Destinations known | Will Indonesia’s proposed alcohol ban be the last call for Bali’s tourism industry?
- The Indonesian government has resumed deliberation of a controversial bill to ban booze
- Tourism officials on the Island of the Gods are worried, despite an expected exception for visitors

Pre-pandemic Bali had much to offer those in search of a traveller-friendly tropical paradise: superb surf, stunning sunsets and a laid-back lifestyle, all washed down with an Aussie-cold Bintang on the beach. But perhaps that’s a past that has no future.
On November 10, Indonesia’s House of Representatives resumed deliberation of a controversial alcohol prohibition bill, reports The Jakarta Post. First proposed in 2015, if it were to pass, “the bill as it currently stands would impose a nearly nationwide ban on the production, distribution and consumption of drinks with an alcohol content from 1 to 55 per cent”. Anyone caught consuming booze would face up to three years in prison and a fine of 50 million rupiah (US$3,543). Now, that’s an expensive bar tab.
The Antipodean media was expectedly outraged, equating all 17,000 islands of the Muslim-majority country with its beloved Bali and pondering what an alcohol ban might mean for any post-pandemic visits to the Island of the Gods.

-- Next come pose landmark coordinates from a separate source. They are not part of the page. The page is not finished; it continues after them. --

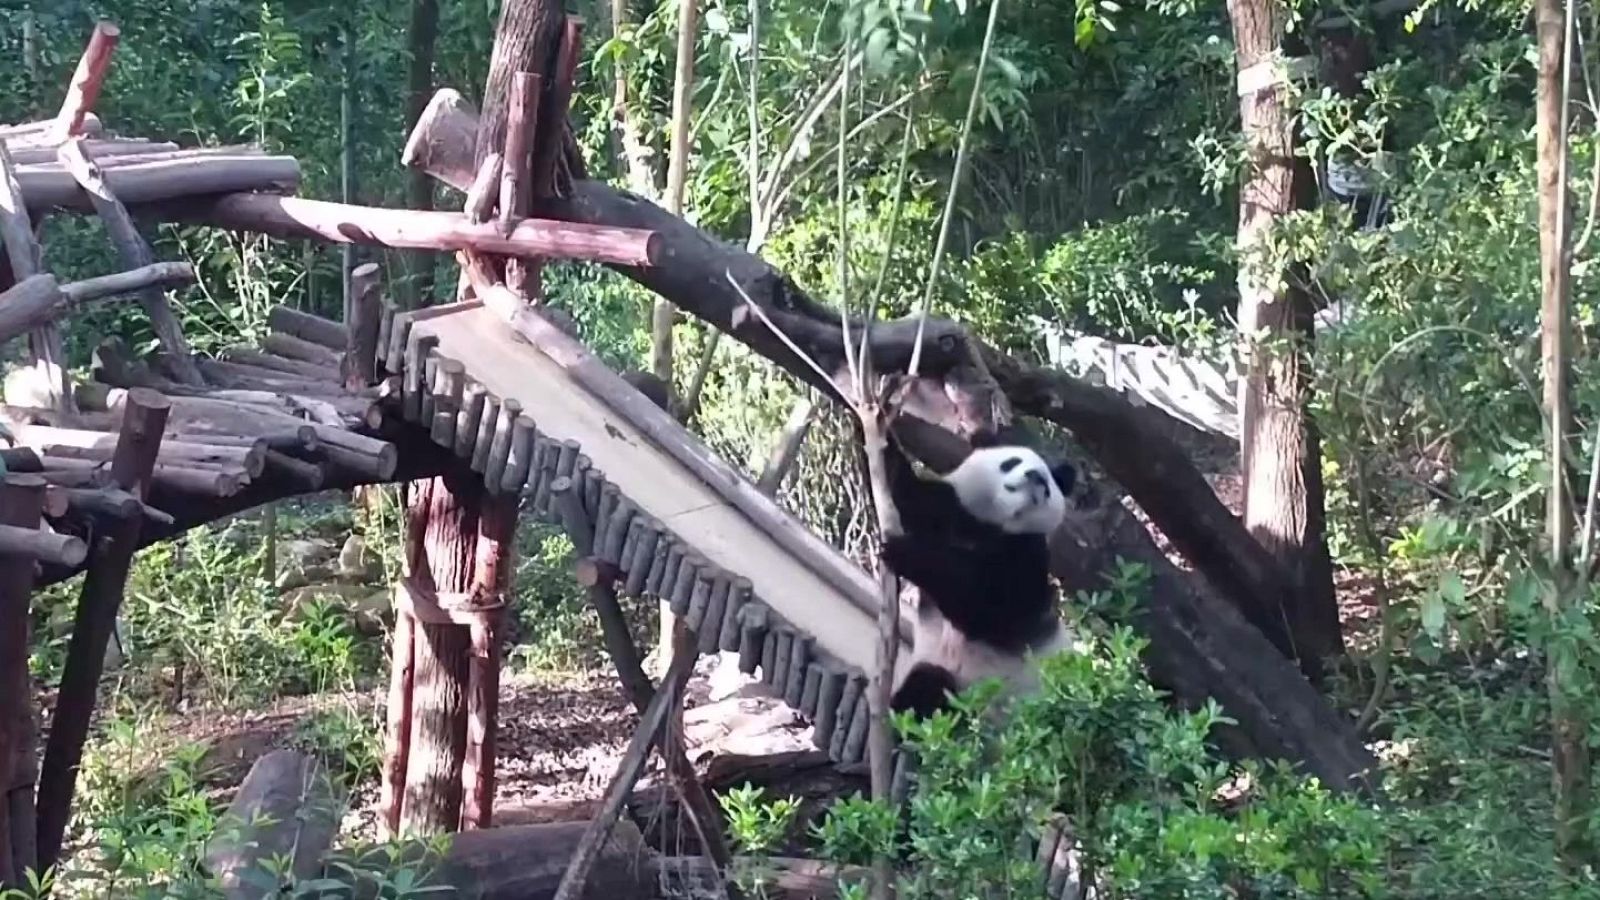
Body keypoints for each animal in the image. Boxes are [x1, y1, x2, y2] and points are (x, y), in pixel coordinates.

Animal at [880, 436, 1078, 718]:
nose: (1035, 477)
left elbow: (989, 609)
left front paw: (905, 552)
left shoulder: (1027, 556)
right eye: (1012, 462)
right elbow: (914, 498)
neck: (995, 524)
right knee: (925, 685)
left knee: (934, 689)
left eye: (1048, 482)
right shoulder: (955, 514)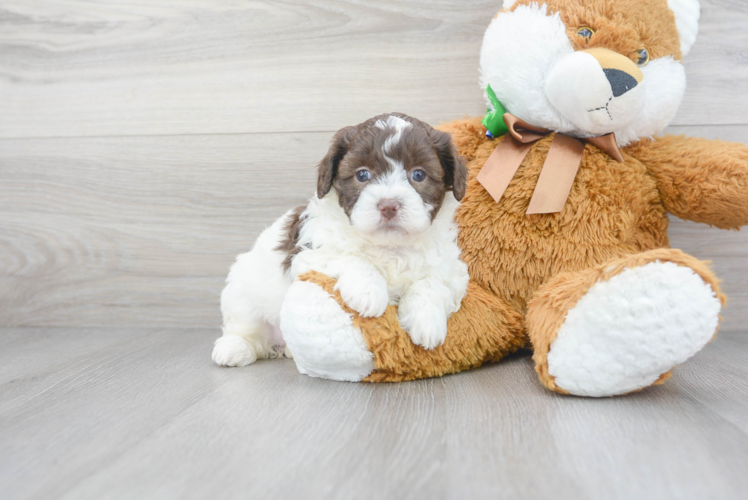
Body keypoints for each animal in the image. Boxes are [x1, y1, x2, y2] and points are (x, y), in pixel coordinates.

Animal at [212, 112, 468, 368]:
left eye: (419, 175)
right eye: (362, 175)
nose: (388, 206)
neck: (389, 246)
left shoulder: (452, 270)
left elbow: (432, 282)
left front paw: (427, 321)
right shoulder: (310, 254)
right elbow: (350, 258)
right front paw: (369, 292)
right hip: (241, 293)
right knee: (245, 329)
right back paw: (234, 348)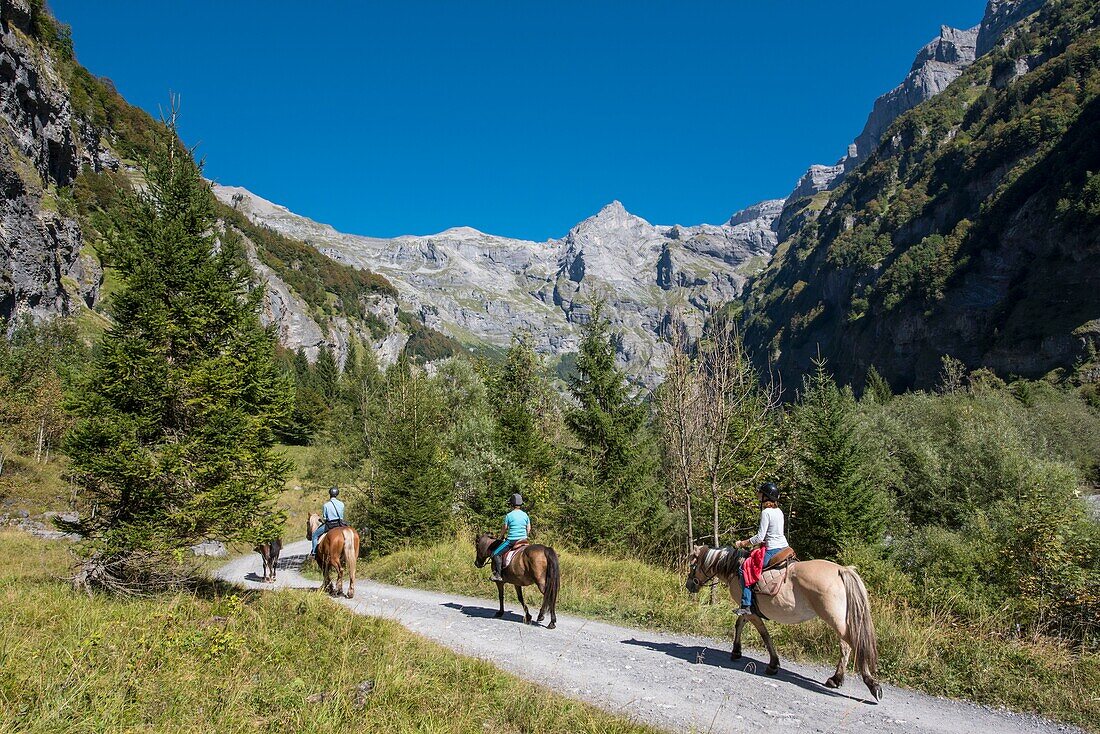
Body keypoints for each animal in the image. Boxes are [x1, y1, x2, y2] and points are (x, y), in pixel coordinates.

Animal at [682, 545, 880, 699]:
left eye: (693, 564)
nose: (689, 585)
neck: (734, 567)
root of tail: (841, 570)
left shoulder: (750, 610)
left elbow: (763, 633)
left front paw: (773, 663)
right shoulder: (747, 609)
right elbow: (740, 624)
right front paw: (736, 651)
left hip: (834, 619)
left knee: (855, 644)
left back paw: (872, 684)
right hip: (839, 620)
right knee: (846, 646)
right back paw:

“Australian tourists could be thrown in hellhole Bali JAILS for just a sip of Bintang under shock new alcohol bans being debated in Indonesian parliament,” shrieked the Daily Mail Australia (emphasis theirs) in response to the news. The Sydney Morning Herald (SMH) took a slightly more sober approach, suggesting that it “would scare off Aussie tourists and stop a post-coronavirus economic recovery dead in its tracks”.
Tourists will think why should they go to Bali for a holiday when they can’t even enjoy a bottle of beer?
The bill’s resumption was put forward by 18 lawmakers from the Islam-based United Development Party (PPP), two from the Islamist Prosperous Justice Party and one from the nationalist Gerindra party, the aim being to protect the public “from the negative consequences of alcohol consumption”. It should be noted that Indonesia is a largely abstemious nation – in 2018, The Jakarta Post called it “the most sober country in Southeast Asia”, based on the findings from a World Bank report.